The word "approaching" may appear in the records below. Report how many lines contain it, and write nothing besides the number.

[Stored dataset items]
%%

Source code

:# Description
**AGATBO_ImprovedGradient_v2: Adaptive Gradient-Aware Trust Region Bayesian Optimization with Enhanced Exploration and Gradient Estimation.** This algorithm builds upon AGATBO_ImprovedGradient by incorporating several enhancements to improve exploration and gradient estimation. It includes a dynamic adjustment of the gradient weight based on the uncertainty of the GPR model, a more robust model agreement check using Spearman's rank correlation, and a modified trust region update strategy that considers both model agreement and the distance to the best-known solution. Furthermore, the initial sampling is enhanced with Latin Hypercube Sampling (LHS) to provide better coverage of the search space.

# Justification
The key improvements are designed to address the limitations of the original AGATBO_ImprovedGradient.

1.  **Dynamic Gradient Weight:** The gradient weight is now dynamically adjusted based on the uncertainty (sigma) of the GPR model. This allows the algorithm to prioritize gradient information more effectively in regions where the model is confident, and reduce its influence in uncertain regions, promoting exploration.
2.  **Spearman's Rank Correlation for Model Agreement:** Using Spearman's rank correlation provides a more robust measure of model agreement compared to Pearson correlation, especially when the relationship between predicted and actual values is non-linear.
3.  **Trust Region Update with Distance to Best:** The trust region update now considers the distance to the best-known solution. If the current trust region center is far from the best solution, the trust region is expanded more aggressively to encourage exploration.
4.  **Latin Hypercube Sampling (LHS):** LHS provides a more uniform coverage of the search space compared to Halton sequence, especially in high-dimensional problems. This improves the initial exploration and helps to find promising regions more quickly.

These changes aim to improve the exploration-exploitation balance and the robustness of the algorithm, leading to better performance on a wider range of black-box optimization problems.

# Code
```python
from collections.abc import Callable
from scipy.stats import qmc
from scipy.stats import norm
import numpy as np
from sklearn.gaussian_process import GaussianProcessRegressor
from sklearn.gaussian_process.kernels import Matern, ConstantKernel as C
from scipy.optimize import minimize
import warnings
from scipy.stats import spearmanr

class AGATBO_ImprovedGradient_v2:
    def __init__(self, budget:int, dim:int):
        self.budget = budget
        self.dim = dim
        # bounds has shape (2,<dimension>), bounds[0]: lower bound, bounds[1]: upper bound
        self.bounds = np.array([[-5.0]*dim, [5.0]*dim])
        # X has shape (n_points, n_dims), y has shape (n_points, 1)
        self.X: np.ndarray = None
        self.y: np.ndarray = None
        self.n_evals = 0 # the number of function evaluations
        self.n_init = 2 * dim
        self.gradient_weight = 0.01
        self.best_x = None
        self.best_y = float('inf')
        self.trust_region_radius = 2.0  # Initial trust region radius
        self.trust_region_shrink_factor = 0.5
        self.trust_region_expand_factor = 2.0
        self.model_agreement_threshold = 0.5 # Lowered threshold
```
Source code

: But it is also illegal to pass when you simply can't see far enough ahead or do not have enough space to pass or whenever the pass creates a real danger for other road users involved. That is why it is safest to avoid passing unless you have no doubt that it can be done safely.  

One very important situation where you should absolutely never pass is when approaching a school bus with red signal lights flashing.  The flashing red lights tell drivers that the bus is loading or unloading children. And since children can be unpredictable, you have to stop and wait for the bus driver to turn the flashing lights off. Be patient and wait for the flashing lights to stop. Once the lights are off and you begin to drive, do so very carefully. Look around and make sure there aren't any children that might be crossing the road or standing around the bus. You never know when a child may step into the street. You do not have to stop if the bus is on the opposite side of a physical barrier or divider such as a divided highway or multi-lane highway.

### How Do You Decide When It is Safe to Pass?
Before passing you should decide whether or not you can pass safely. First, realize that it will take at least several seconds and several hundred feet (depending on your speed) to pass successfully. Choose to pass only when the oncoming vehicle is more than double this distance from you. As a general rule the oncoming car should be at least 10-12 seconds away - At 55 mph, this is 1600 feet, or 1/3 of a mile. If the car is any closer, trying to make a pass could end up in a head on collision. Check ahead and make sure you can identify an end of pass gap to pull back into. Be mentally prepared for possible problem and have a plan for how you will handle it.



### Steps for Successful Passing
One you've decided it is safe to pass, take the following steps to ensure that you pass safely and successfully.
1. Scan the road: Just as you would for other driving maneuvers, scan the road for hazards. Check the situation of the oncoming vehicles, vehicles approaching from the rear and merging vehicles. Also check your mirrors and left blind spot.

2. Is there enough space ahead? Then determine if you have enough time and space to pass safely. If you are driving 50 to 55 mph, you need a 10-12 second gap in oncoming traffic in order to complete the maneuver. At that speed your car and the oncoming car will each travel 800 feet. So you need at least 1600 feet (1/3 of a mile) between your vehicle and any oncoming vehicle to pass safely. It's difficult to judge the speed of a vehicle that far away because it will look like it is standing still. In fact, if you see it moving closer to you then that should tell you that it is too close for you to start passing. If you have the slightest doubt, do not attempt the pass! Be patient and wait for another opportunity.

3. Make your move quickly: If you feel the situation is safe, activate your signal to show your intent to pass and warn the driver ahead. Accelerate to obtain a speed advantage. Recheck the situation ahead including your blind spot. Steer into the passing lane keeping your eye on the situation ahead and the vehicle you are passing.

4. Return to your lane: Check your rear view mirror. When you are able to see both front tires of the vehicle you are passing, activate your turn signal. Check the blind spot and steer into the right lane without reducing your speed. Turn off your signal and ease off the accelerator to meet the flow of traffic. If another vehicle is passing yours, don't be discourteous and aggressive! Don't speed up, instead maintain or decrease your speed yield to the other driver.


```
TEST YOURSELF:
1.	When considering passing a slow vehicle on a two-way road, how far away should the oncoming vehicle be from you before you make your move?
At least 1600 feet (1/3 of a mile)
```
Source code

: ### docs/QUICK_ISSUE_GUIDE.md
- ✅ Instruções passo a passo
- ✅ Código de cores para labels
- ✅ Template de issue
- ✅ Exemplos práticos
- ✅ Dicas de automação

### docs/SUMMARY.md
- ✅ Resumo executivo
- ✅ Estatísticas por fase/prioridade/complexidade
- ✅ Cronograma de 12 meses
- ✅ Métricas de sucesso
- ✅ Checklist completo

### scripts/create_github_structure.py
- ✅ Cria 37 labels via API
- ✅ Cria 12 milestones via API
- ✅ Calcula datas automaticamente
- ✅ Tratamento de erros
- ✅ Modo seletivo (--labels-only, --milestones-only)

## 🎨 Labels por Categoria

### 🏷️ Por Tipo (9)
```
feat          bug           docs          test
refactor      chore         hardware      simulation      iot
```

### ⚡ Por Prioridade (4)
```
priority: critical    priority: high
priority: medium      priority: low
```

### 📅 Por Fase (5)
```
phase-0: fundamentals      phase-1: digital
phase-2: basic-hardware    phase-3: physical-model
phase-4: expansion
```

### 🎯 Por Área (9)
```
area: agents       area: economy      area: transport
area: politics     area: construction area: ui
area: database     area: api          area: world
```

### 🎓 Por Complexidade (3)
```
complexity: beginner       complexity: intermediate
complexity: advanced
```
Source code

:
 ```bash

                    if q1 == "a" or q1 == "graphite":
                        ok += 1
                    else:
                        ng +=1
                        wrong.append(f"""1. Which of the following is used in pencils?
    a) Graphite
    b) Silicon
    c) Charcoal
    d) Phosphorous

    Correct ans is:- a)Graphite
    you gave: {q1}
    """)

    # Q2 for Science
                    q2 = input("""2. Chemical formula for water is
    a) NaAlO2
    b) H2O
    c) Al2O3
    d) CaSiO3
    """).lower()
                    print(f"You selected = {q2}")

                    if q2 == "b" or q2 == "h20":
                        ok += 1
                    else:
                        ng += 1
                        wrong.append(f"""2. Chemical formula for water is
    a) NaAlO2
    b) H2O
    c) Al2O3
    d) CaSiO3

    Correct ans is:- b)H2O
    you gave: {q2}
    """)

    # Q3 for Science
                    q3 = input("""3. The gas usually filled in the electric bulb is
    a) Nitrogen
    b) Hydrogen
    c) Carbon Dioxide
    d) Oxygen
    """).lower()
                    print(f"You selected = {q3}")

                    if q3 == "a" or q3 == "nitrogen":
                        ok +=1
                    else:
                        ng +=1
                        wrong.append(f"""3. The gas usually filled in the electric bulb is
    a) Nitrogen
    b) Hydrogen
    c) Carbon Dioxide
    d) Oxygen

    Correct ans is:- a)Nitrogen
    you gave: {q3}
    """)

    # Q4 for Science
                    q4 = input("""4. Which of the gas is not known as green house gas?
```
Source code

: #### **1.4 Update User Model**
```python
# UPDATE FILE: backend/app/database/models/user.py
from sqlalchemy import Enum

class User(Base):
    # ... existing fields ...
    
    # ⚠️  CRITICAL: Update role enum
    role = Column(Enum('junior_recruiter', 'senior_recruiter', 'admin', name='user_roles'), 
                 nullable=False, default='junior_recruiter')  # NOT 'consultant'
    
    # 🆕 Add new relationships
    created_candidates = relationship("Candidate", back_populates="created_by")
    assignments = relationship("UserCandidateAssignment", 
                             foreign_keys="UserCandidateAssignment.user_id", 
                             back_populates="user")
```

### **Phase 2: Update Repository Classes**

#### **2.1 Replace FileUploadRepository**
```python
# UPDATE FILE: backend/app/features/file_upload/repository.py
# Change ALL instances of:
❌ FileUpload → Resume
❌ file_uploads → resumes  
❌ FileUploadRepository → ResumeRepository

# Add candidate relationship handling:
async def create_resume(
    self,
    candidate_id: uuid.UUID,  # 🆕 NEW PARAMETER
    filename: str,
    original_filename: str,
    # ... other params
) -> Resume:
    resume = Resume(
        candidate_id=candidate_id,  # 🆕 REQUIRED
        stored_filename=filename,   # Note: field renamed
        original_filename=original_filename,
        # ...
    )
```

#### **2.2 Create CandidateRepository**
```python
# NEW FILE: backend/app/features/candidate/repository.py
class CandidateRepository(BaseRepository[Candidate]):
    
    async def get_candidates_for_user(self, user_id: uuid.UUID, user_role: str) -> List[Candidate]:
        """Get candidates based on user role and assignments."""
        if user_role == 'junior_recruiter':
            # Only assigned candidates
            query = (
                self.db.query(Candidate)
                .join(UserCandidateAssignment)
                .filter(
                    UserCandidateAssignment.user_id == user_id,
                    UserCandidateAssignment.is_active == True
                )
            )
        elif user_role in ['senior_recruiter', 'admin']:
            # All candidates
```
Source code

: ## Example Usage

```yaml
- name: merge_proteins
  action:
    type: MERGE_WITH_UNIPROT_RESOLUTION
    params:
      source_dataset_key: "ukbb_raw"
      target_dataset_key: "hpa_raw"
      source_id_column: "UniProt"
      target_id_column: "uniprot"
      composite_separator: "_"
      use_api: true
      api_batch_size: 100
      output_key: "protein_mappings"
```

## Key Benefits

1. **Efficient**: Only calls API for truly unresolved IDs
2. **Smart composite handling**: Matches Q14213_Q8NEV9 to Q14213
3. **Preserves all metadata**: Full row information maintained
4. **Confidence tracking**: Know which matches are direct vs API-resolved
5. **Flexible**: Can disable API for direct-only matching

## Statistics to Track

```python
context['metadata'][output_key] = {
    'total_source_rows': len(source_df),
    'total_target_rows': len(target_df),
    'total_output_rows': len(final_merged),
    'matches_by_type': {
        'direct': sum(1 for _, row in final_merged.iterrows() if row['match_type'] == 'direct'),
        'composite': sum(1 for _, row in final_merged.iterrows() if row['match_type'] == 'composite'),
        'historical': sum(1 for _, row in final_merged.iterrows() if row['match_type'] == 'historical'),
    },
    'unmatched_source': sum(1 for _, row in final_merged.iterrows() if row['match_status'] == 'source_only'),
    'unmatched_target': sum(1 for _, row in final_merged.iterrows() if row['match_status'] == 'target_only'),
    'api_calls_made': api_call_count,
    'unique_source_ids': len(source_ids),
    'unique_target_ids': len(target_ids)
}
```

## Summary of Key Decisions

%%

#### [OUTPUT]
2